Millet cookies with jowar flour, almond meal and ghee for the perfect afternoon snack! Think of cardamom flavoured indian tea kadai inspired biscuits, ideal for dipping with chai or having with coffee.
I love experimenting with different recipes for cookies. It is my favourite thing to bake because let’s face it, it takes less utensils than a cake and it is pre portioned so snacking is easy. This was one such experiment that turned out so delicious. It is not your typical ‘cookie’, the American version of it we know of. It has no fancy ingredients and is more of an Indian biscuit. If you like the butter biscuits from tea stalls, this one will be a slightly heartier version of that.
What does these millet cookies contain?
For this recipe, I use store-bought jowar flour and ragi flour. I had these two flours at home, however this recipe works with other millet flours and even with sathumaavu kanji. Before sharing this recipe here, I tried it with plain flour as well and it was amazing.
The recipe is open for you to try any flour of choice – however, I would recommend keeping it to one or two kinds of millet flours and not skipping the almond meal. The amount of milk required will vary slightly depending on the moisture absorption of the flour used.
Can I make these vegan?
I have used raw sugar and ghee in this recipe. It is a personal preference to use ghee in millet based dishes. I feel the nuttiness of ghee works well ragi flour. I tried a version with coconut oil, but the end result was ‘oily’ and not the best. As it stands now, these cookies have not been veganised by me.
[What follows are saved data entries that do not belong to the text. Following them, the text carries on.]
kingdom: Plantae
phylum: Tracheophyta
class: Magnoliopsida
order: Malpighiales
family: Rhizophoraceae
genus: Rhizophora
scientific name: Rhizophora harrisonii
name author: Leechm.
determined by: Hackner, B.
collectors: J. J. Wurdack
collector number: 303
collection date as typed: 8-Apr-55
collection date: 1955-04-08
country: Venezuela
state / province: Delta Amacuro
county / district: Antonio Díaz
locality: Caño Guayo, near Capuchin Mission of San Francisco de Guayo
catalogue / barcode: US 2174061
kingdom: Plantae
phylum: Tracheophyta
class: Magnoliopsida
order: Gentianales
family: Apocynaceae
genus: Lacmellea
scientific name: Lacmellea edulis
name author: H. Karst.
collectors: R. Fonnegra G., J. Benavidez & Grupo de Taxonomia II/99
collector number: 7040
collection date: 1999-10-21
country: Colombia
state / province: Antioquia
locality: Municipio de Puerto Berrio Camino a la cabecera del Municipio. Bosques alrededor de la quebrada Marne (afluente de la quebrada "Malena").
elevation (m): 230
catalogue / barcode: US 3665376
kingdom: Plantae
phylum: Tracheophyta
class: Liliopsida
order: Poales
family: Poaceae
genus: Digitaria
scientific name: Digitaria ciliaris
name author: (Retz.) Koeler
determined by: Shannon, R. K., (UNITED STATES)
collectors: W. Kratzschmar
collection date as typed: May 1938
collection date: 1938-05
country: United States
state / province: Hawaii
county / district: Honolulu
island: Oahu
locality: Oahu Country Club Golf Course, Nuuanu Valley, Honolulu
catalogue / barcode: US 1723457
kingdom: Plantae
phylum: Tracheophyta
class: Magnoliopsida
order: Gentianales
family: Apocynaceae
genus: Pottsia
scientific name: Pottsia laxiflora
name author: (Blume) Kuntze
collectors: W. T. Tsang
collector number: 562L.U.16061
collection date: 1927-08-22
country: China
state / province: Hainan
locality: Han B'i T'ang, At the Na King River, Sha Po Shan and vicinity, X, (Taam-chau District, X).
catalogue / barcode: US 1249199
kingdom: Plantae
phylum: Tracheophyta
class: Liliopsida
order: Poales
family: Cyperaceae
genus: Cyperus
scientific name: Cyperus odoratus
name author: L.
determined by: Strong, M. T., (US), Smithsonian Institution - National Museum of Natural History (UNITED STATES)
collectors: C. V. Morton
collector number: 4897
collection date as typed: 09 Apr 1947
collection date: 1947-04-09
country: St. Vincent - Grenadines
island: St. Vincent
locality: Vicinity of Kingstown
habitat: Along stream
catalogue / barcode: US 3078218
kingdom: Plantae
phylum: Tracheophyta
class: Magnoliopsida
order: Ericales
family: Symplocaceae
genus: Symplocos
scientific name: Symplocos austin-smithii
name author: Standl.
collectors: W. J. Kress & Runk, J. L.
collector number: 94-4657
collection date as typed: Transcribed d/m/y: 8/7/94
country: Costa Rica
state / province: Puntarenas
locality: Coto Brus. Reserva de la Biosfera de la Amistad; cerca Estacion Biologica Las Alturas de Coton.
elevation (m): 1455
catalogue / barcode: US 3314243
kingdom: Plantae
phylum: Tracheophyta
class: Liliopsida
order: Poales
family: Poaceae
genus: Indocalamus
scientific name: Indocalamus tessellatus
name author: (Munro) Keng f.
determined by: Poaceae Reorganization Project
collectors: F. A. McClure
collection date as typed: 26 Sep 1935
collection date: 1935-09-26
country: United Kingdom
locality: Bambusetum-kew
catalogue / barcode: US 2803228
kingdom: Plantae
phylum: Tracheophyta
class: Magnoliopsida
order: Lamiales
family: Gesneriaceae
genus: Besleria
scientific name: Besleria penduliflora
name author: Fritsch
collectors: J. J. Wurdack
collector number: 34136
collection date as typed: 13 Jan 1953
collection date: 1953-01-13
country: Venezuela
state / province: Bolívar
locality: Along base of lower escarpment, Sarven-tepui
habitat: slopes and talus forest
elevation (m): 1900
That said, if you have access to a vegan butter or ghee – try it!
Millet Almond Biscuits
- 3/4 cup flour of choice
- 1/4 cup sugar add about 1-2 tbsp if you want it sweeter
- 1/4 cup ghee or coconut oil, for a vegan option
- 1 tsp cardamom powder or ginger powder
- 1/2 tsp baking powder
- 2 tbsp almond meal or grind almonds to a powder
- 1-2 tbsp milk of choice or water too, but milk does make it softer. I used soy milk
- Preheat oven to 160C and line a baking sheet
- In a pan, dry roast flours of choice in a low flame, mixing constantly so it does not burn. This step is crucial, so do it slowly. In about 3-4 minutes, a mild toasted aroma arises and the flour changes slightly dark in colour.
- Let the flour completely cool.
- In a bowl, add the cooled flour, sugar, ginger/cardamom, baking powder, sugar and ghee. Mix well to combine.
- Add the water or milk to reach a dough consistency
- Make into small balls and flatten.
- Bake for 15 minutes and pull it off the oven when it is still soft to touch. The cookies harden on cooling.
- I used a mix of ragi and jowar flours, both storebought. All flours like wheat, ragi, jowar or mixed millet flours can be used.
- For a delicious variation, try with sathu maavu
- I have tried with coconut sugar and raw sugar. If using a coarse sugar, slightly grind it in a mixie to a smoother texture.
- I have used ginger powder/cardamom but any flavouring works, or can be completely omitted too.
These millet cookies refined flour-free, refined sugar-free. However, I wouldn’t call it ‘healthy’ because it does contain sugar, ghee and best had in moderation.